Avec l’index et le pouce, je soulève une plaque de fonte triangulaire sur le trottoir. Certains diraient « une plaque d’égouts ». Mais elle ne mène pas du tout aux égouts. Je bloque la plaque en position verticale, descends quelques échelons boueux dans le trou noir qui s’ouvre sous moi, débloque la plaque, et – SGLANKK !
La lourde plaque s’est refermée sur moi, ça résonne un peu, puis plus rien. Silence. Je descends les échelons et, peu à peu, mes yeux s’accoutument à l’obscurité. Ma lampe éclaire les barreaux devant moi. Mes pieds touchent le sol : c’est bon. J’essuie la boue de mes mains, écoute la galerie. Rien, à part un lointain vrombissement de moteur dans la rue. Enfin, j’y suis. Tranquille pour les prochaines heures, au calme… dans les catacombes de Paris.
Une demi-heure plus tard, je range mes allumettes dans une des poches de ma veste. Satisfait, je contemple la salle, qui brille de mille feux. Mille, j’exagère, mais j’ai bien allumé une vingtaine de bougies. Des petites bougies dans les renfoncements des parois, des grandes bougies sur la table, et Philibert, mon acéty, qui pendouille joyeusement au dessus de ma tête. La salle est allongée, taillée directement dans la roche. Un gros pilier en pierres sculptées soutient le plafond, ou, comme on dit ici, le ciel. À la lumière des bougies, les murs sont beiges, les ombres noires. Les surfaces sont irrégulières, comme dans une grotte. Au pied des parois, des bancs. Et au milieu de la salle, sur une longue table faite de blocs de roche et de sable, un tibia (planté je ne sais comment dans la table) fait office de chandelier. La bougie qui s’y trouve éclaire une fleur de lys, dessinée au charbon sur la paroi, datée de 1777. Incroyable qu’elle ait survécu aux siècles ! Je m’assieds et souffle un bon coup. M’y voilà, seul avec moi même, 25 mètres sous Paris.
Phou.
C’est marrant d’imaginer qu’au-dessus de moi, les gens courent pour aller au travail, commandent un Uber, vapotent, sans savoir ce qu’il y a sous leurs pieds. Je lève les yeux au ciel, comme pour les voir à travers la roche. Je les imagine, vus de dessous. Ça serait marrant, si c’était transparent. Je verrais d’abord le métro, qui ne doit pas passer loin au-dessus de moi. Puis les égouts. Puis des caves, certainement. Puis le trottoir. Et là, il y aurait les pieds des gens pressés. Rigolo ! Je ne sais même pas si les gens savent ce que sont les catacombes. Ils en ont certainement déjà entendu parler… Mais est-ce qu’ils savent qu’il y a plus de 300 kilomètres de galeries ? Que c’est d’ici que provient une bonne partie du calcaire qui a permis de bâtir Paris ? Que j’y suis assis, peinard ?

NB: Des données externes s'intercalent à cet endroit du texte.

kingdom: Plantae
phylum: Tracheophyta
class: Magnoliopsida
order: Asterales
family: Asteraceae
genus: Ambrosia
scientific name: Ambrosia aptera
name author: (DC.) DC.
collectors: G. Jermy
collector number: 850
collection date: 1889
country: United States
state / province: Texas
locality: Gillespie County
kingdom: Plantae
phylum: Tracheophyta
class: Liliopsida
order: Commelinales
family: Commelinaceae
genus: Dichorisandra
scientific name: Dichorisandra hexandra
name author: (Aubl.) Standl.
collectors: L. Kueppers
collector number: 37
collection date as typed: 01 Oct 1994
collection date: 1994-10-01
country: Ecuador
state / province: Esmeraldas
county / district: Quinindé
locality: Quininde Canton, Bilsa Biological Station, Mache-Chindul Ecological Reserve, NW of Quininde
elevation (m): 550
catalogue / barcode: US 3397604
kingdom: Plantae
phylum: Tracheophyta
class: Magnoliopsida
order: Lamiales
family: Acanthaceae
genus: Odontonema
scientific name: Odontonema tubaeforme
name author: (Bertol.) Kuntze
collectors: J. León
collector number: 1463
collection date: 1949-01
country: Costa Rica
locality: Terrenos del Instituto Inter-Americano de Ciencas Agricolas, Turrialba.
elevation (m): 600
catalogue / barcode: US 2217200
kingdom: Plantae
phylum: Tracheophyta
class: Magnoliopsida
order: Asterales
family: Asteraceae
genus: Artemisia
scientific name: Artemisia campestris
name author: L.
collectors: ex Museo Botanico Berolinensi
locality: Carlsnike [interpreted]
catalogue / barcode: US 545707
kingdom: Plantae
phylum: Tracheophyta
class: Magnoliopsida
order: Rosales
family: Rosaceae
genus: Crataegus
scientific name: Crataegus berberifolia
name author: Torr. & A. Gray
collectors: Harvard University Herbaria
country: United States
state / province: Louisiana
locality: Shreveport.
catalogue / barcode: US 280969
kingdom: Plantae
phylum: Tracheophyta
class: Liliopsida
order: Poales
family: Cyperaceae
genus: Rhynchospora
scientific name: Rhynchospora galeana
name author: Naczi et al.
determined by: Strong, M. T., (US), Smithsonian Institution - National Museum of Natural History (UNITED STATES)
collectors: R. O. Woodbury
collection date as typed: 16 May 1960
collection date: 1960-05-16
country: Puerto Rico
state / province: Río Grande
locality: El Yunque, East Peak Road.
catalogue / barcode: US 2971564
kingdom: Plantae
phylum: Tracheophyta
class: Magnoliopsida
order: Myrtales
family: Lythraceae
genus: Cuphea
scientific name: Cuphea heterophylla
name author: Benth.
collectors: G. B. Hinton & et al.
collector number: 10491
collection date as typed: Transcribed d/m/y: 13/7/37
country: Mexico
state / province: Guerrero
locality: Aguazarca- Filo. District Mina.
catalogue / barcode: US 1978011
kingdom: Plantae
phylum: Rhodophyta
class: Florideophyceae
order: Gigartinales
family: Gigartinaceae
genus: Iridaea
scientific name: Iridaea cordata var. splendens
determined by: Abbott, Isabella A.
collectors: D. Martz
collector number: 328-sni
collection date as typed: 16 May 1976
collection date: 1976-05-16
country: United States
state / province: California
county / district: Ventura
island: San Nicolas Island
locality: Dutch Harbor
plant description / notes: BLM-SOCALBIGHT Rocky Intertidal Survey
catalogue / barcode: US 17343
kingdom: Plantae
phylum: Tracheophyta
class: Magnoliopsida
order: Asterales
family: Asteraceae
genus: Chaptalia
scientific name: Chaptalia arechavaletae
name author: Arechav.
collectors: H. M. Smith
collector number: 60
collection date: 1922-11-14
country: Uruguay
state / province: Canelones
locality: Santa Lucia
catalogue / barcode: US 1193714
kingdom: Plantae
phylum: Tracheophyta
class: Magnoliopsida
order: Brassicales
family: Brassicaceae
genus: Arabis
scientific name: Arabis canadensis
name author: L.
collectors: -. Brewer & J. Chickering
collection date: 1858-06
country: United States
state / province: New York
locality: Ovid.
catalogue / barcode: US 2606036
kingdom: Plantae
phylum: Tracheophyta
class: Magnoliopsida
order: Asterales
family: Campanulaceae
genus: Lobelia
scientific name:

Toujours fixé au ciel, mon regard s’égare… puis s’arrête. Tiens, on dirait un tract ! Là, entre deux blocs de pierre, dans une fissure, un petit bout de blanc. Un petit coin de papier plastifié. Je me lève, gratte la pierre, agrippe la chose, tire délicatement. Les tracts, ce sont des petits papiers que les visiteurs des catacombes (que l’on appelle les cataphiles) planquent, cherchent, trouvent ou échangent.
Parfois, ce sont des dessins, parfois des poèmes, parfois des gribouillis, parfois des signatures, parfois des blagues. Je retourne le mien. C’est un carton d’une quinzaine de centimètres, signé « Shiro ». On y voit un dessin en noir et blanc, du style gravure, qui montre une petite fille en robe, déposant une bouteille dans une poubelle. Sous le dessin, il est écrit : « J’aime mes catas, je ramasse ». Volontairement naïf, mais bon enfant, ce tract !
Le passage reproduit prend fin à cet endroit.